To familiarize you with the counseling process as we understand it, we have jointly developed the following description. This statement reflects the collective ideas of all associates in our practice. We hope that this description of the nature of counseling will serve help you maximally benefit from our counseling service. We strongly believe that it is in your best interest to know as much as possible about our beliefs concerning the process of counseling.
Purpose: The purpose of counseling is to provide you with the opportunity to explore a variety of concerns and to begin to make a variety of changes to improve your life. Counseling, therefore, will focus on you and on aspects of your experience that are of concern to you. Any area of concern to you is appropriate for exploration during counseling: self-esteem, trauma, loss, social relationships, emotion regulation, family, career, school, substance abuse, sexuality, spirituality, finances, or any other concern.
Responsibilities: Both counselor and client have certain responsibilities during counseling. As a client, your initial responsibility is to be as open and honest as possible in discussing your concerns. The more you allow yourself to address all aspects of a troubling area, the more beneficial the counseling sessions will be. In addition to openness, you will also be expected (at a later point in counseling) to make direct efforts to begin to accomplish changes in your behavior and in your life. Such changes will hopefully move you in the direction of growth that you desire. Although I, as your counselor, might wish that I could "magically" change your life for you, I am only able to help you identify the kinds of changes you want/need to make and to aide you in generating methods to implement your desired changes. You will need to make efforts, a little bit a time, to accomplish your goals. In addition to helping you identify these small steps to change, I will make every effort to listen carefully to what you say to me. I will be listening both for the content of what you say and for the feelings behind that content. I will certainly try to communicate to you what I have been able to understand of both the content of what you have said and of the emotions behind that content.
Limitations of Counseling/Confidentiality: Whatever is discussed during counseling is information that is solely between you and me. Although I may discuss aspects of your situation with one of my professional colleagues, I would do this only within the context of a professional, supervisory relationship which would assure you of maintained confidentiality. Beyond such a professional discussion (i.e., for my benefit in an attempt to be more helpful to you), I will not discuss the content of our sessions with anyone without your direct permission. The sole exceptions to confidentiality would occur: (a) during a clear and present life-threatening situation regarding your safety (i.e., clear suicidal intent) or the safety of someone else (i.e., clear homicidal intent) – this includes actual or suspected child, elder or disabled person abuse, (b) under a direct court order or subpoena for me to release information (this situation is very rare), or (c) in the case that I must provide information directly to an insurance company in order to facilitate partial payment of your bill. For situations (a) and (b), I would discuss this with you before I take any action. Voluntariness: Counseling is a voluntary process. Since you cannot be required to talk openly about your concerns, you cannot be forced to be a client. You may decide to discontinue counseling at any time. I will honor this decision and yet will ask that you arrange a termination session when you leave counseling. This would help both of us in achieving a clear closure to our work.
Time limits: Each individual, couples or family counseling session will be 45-60 minutes in length, depending on the agreed time structure. Although there is no maximum number of counseling sessions, it is appropriate to discuss the continuation of counseling on a periodic basis, reviewing our agreement and progress and assessing the benefits of continued work.
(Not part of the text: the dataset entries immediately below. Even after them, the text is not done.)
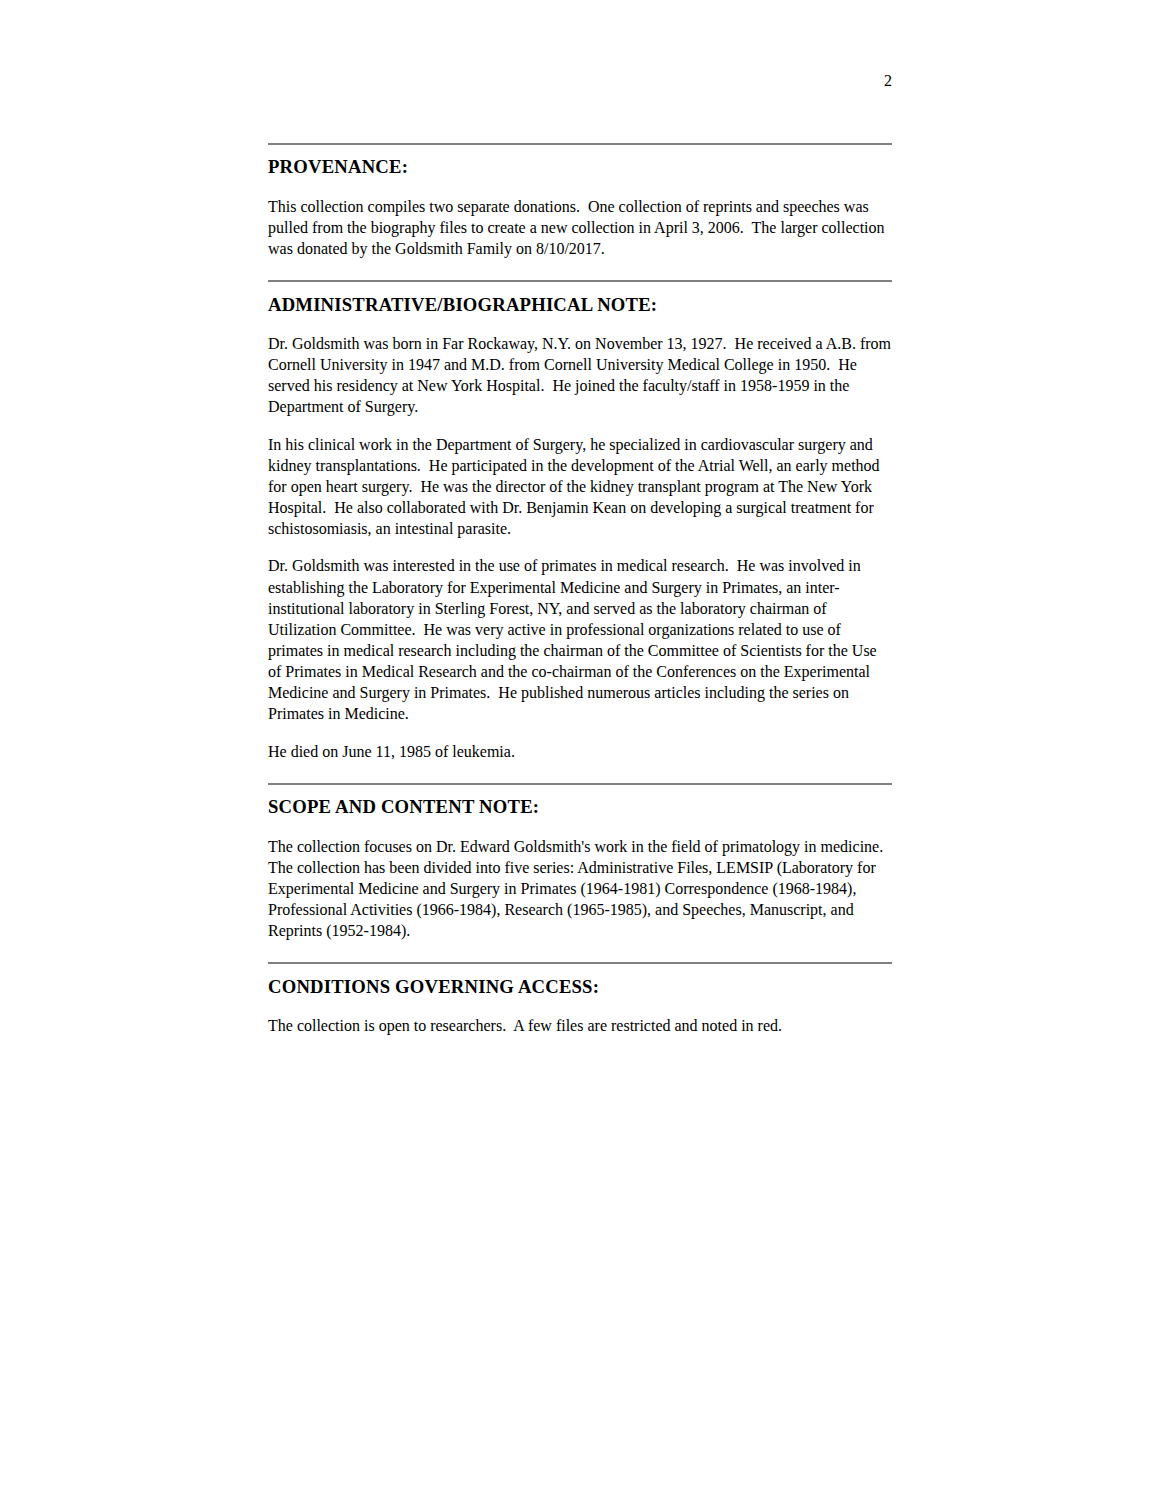2
PROVENANCE:
This collection compiles two separate donations. One collection of reprints and speeches was pulled from the biography files to create a new collection in April 3, 2006. The larger collection was donated by the Goldsmith Family on 8/10/2017.
ADMINISTRATIVE/BIOGRAPHICAL NOTE:
Dr. Goldsmith was born in Far Rockaway, N.Y. on November 13, 1927. He received a A.B. from Cornell University in 1947 and M.D. from Cornell University Medical College in 1950. He served his residency at New York Hospital. He joined the faculty/staff in 1958-1959 in the Department of Surgery.
In his clinical work in the Department of Surgery, he specialized in cardiovascular surgery and kidney transplantations. He participated in the development of the Atrial Well, an early method for open heart surgery. He was the director of the kidney transplant program at The New York Hospital. He also collaborated with Dr. Benjamin Kean on developing a surgical treatment for schistosomiasis, an intestinal parasite.
Dr. Goldsmith was interested in the use of primates in medical research. He was involved in establishing the Laboratory for Experimental Medicine and Surgery in Primates, an inter-institutional laboratory in Sterling Forest, NY, and served as the laboratory chairman of Utilization Committee. He was very active in professional organizations related to use of primates in medical research including the chairman of the Committee of Scientists for the Use of Primates in Medical Research and the co-chairman of the Conferences on the Experimental Medicine and Surgery in Primates. He published numerous articles including the series on Primates in Medicine.
He died on June 11, 1985 of leukemia.
SCOPE AND CONTENT NOTE:
The collection focuses on Dr. Edward Goldsmith's work in the field of primatology in medicine. The collection has been divided into five series: Administrative Files, LEMSIP (Laboratory for Experimental Medicine and Surgery in Primates (1964-1981) Correspondence (1968-1984), Professional Activities (1966-1984), Research (1965-1985), and Speeches, Manuscript, and Reprints (1952-1984).
CONDITIONS GOVERNING ACCESS:
The collection is open to researchers. A few files are restricted and noted in red.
If you have had no contact with your counselor after three months, your case will be closed.
Communication between sessions: The most effective way to ensure your privacy during communications between sessions is by leaving messages in our password-protected voicemail system or speaking by phone using a landline connection. (FYI, if you call our office phone, your call will go straight to voicemail; phone messages are regularly retrieved by your counselor.) Email or texting content will be limited to scheduling sessions; any sensitive information should be discussed during a phone call or scheduled appointment. If texts or emails include information relevant to your counseling treatment, they may be retained in your chart, or a summary of the content may be included in your counselor’s clinical progress note. If you choose to use email or text messaging, you agree to not hold your counselor liable for improper disclosure of confidential information that is caused by you or any third party. Please contact our office again, if for some reason you have not heard back from your counselor in a timely fashion after your email, text, or phone call. During any emergency situations, however, please call 911 or visit the closest hospital emergency room.